Because authentic (non-evasively owned) existing, stripped of its sheltering illusions, is inherently potentially traumatizing, human beings typically evade owning up to their mortality -- for example, by seeing death as an event that only happens to others or to the very elderly. Philosopher Martin Heidegger referred to the mode of discourse that evades mortality and existential anxiety as "idle talk." A good example of such talk is found in the very language we use to denote life and health insurance. "Life insurance," in truth, is really death insurance. Similarly, "health insurance" is actually sickness and injury insurance -- ultimately a form of death insurance too. In a recent telecast, Keith Olbermann aptly commented that much of the right-wing rhetoric about health care reform -- focusing on such non-issues as socialism, government control, and higher taxes -- has been obscuring what health care reform is really about: our mortality! The preoccupation with political and economic details is an attempt to distract us from having to look into the impending abyss.
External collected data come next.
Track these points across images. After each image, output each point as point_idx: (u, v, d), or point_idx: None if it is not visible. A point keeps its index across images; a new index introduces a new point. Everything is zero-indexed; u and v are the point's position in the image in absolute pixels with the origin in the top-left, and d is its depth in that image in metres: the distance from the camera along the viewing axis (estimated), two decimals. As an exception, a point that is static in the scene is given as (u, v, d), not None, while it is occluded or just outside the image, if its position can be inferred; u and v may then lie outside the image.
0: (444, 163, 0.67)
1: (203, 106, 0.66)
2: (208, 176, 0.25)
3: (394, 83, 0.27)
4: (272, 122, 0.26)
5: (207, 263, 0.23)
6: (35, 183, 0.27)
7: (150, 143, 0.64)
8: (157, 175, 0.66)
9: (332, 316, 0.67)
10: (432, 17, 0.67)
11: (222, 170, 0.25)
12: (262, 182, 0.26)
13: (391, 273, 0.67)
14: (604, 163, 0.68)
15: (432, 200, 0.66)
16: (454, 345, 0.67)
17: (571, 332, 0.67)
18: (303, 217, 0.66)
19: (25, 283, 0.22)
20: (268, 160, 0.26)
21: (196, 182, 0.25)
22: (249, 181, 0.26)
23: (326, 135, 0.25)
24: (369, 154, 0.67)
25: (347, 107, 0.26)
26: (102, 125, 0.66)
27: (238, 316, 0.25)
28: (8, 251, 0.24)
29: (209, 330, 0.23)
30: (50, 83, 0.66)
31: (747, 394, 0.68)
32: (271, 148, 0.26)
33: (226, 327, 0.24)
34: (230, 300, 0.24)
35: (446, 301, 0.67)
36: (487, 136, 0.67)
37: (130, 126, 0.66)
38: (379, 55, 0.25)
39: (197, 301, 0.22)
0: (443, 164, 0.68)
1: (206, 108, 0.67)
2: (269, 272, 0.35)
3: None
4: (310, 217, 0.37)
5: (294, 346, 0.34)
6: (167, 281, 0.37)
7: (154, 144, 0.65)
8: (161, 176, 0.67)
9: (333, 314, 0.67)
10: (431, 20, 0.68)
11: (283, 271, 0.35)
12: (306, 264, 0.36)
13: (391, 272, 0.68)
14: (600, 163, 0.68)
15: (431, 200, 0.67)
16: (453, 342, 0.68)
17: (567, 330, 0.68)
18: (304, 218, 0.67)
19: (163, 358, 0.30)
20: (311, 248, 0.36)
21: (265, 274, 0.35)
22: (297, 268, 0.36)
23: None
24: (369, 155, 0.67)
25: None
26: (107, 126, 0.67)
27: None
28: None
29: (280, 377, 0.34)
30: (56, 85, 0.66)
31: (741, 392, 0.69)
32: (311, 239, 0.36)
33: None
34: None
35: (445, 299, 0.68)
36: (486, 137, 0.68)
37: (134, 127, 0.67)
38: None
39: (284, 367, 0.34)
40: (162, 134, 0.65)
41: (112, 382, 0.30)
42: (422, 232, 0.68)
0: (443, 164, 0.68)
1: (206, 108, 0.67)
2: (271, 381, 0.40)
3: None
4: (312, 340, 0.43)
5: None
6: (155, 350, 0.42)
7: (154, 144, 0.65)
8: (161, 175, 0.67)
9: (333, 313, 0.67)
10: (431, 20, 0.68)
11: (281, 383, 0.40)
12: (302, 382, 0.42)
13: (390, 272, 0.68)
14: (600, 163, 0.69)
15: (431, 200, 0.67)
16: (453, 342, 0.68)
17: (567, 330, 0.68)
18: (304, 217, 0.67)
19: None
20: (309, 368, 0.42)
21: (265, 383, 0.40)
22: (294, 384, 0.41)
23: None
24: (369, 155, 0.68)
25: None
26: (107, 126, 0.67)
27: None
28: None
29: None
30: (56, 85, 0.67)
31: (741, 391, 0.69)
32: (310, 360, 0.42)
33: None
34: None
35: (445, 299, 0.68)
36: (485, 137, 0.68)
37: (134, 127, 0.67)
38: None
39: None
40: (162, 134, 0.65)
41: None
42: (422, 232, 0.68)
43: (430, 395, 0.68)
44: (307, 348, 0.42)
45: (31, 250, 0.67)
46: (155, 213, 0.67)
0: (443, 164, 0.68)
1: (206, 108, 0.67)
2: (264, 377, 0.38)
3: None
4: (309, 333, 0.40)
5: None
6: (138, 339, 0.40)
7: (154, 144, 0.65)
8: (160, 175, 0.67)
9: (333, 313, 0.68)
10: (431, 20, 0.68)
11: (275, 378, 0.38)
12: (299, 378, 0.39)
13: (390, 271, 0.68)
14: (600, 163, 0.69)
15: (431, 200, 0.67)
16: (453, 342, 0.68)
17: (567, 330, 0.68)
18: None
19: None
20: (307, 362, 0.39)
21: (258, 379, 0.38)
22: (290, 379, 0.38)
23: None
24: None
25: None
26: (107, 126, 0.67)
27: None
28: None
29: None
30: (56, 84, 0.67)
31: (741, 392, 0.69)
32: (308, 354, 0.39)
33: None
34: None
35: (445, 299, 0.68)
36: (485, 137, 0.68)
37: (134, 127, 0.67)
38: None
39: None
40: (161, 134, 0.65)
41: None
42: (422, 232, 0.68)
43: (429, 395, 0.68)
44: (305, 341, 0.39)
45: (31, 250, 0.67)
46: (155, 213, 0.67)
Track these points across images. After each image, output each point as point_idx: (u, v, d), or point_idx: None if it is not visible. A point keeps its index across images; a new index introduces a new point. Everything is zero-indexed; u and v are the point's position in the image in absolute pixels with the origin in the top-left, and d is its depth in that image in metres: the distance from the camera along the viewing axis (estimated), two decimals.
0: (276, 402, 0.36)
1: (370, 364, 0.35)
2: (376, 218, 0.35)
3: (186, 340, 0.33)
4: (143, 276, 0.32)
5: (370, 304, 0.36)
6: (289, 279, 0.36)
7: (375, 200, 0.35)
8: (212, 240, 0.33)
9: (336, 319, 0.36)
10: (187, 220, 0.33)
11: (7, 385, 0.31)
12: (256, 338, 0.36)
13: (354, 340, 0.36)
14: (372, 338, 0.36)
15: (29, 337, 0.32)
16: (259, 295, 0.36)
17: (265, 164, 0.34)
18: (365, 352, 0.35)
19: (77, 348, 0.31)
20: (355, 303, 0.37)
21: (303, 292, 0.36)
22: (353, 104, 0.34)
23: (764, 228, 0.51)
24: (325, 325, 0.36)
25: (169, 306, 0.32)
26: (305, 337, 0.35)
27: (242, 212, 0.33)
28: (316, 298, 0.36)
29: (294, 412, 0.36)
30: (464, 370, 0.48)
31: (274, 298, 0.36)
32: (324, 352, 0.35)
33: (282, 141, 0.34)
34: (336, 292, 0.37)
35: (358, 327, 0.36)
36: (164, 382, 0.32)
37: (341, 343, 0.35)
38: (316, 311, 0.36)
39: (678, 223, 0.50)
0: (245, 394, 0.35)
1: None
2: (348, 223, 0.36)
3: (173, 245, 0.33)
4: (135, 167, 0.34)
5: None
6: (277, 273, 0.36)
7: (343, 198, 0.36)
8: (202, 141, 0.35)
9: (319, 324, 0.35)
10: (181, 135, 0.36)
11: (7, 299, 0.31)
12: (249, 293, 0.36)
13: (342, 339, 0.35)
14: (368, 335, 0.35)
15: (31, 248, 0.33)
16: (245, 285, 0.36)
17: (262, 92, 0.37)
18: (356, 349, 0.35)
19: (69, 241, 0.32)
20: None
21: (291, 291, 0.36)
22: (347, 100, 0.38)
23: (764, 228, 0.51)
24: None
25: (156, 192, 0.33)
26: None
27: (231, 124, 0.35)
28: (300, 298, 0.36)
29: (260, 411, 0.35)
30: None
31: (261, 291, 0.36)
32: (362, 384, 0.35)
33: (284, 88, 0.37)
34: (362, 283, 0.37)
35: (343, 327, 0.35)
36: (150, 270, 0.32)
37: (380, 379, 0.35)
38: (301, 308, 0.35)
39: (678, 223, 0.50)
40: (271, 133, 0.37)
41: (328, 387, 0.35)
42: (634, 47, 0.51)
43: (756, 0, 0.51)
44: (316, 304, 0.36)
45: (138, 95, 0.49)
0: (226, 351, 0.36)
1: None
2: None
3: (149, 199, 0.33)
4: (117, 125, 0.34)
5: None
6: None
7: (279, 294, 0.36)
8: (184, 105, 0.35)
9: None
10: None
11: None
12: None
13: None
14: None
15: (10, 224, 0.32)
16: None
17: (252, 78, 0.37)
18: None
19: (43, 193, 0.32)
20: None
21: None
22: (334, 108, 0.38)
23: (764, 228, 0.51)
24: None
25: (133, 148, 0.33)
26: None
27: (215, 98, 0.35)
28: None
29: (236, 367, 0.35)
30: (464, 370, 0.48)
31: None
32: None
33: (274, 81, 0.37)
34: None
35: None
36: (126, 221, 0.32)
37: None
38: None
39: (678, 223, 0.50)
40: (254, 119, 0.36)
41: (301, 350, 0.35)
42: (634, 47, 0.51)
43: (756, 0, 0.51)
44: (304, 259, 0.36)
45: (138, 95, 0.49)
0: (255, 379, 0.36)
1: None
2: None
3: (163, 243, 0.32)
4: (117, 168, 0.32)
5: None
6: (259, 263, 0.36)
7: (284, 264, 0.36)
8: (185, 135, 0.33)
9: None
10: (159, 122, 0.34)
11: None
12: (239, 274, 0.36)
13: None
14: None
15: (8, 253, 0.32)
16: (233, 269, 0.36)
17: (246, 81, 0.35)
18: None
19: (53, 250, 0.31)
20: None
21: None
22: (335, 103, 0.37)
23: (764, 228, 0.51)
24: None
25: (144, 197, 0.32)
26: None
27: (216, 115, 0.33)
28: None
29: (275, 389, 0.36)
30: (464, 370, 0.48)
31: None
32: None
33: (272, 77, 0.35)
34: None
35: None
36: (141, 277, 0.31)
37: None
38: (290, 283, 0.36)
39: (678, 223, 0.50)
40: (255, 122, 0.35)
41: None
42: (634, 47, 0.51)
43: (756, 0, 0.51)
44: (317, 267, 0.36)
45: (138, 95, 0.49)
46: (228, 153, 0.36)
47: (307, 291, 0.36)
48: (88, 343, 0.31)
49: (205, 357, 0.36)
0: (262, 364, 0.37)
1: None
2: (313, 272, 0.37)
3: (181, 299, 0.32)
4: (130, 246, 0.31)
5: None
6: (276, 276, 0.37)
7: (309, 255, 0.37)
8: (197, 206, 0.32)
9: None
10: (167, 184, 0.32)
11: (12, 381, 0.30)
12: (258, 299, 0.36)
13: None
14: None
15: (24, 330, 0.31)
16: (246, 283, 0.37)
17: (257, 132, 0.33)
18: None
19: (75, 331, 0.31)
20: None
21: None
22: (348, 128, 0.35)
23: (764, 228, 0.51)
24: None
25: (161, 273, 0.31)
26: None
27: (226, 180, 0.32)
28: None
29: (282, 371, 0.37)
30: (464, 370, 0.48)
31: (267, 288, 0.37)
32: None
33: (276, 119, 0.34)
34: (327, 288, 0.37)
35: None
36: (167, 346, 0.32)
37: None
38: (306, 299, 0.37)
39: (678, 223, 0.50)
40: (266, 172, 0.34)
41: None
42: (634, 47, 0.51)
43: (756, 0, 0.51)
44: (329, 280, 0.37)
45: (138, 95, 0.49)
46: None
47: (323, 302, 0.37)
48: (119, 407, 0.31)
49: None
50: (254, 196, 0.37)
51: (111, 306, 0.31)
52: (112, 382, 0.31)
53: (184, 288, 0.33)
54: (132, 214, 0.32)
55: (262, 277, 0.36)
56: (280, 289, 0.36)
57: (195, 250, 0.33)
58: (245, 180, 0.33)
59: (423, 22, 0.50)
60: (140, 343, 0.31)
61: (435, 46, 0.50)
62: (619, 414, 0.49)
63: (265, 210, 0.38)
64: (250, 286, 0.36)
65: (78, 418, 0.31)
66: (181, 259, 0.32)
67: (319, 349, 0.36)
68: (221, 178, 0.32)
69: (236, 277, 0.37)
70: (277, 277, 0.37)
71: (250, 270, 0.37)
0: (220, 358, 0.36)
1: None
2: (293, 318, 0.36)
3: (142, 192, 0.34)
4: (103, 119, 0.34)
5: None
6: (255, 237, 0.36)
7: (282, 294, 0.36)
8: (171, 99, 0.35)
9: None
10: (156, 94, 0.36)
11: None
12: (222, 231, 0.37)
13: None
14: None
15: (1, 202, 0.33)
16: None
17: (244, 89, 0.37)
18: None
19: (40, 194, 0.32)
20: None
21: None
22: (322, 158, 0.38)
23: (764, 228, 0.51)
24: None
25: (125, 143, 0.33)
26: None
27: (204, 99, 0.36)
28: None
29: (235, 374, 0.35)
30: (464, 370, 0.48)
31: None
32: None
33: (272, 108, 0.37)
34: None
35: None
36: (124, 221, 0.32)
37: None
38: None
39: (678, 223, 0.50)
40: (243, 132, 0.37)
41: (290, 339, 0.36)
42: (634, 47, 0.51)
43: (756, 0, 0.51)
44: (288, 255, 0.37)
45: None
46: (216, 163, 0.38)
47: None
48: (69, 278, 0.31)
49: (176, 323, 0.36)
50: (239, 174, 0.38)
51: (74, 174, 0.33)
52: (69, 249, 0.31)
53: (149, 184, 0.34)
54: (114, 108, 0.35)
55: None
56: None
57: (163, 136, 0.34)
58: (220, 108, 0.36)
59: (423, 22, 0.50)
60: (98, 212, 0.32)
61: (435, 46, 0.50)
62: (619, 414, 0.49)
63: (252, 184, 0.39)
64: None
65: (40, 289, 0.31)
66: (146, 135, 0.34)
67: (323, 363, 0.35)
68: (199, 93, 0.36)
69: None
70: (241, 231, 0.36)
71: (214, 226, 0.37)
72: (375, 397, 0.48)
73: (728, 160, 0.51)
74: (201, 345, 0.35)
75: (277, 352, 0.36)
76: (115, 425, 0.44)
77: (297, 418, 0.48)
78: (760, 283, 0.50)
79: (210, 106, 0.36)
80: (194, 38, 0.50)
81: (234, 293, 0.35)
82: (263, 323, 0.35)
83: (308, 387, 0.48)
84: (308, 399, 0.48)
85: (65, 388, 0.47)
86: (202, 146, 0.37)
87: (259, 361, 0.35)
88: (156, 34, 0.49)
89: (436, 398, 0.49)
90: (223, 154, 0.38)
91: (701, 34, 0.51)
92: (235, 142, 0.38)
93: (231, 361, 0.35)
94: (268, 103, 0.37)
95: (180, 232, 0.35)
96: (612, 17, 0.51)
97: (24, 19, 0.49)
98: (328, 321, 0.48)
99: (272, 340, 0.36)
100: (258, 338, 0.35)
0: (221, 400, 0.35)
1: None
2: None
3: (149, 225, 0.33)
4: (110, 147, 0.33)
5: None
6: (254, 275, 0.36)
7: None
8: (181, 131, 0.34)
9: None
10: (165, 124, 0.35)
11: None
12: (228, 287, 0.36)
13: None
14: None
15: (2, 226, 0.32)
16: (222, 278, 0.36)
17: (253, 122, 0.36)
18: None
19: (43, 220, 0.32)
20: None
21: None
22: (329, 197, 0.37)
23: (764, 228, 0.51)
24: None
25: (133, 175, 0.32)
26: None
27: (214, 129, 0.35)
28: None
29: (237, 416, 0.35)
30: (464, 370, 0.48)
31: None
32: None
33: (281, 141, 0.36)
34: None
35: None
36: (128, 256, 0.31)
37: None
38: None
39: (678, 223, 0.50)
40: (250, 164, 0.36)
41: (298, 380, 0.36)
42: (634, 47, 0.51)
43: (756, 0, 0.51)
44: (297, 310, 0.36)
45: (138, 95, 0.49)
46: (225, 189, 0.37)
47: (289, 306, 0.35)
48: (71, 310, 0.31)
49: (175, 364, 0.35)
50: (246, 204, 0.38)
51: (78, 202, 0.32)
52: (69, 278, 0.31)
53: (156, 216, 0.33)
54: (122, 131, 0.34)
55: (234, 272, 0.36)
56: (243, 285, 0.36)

And, similarly, why has it taken so long for America to take seriously the threat of catastrophic climate change, which has brought us to the brink of species annihilation -- if not during our lifetime, then in the lifetimes of our children and grandchildren? The idle talk that evades this threat often takes the form of metaphysical or theological sunshine: We needn't worry about catastrophic climate change because, after all, God is looking out for us. And besides, our finite this-worldly existence is just a prelude to the eternal happiness to be enjoyed in the next world.

The time for squarely facing our mortality and existential vulnerability -- and for facing them together -- is long overdue!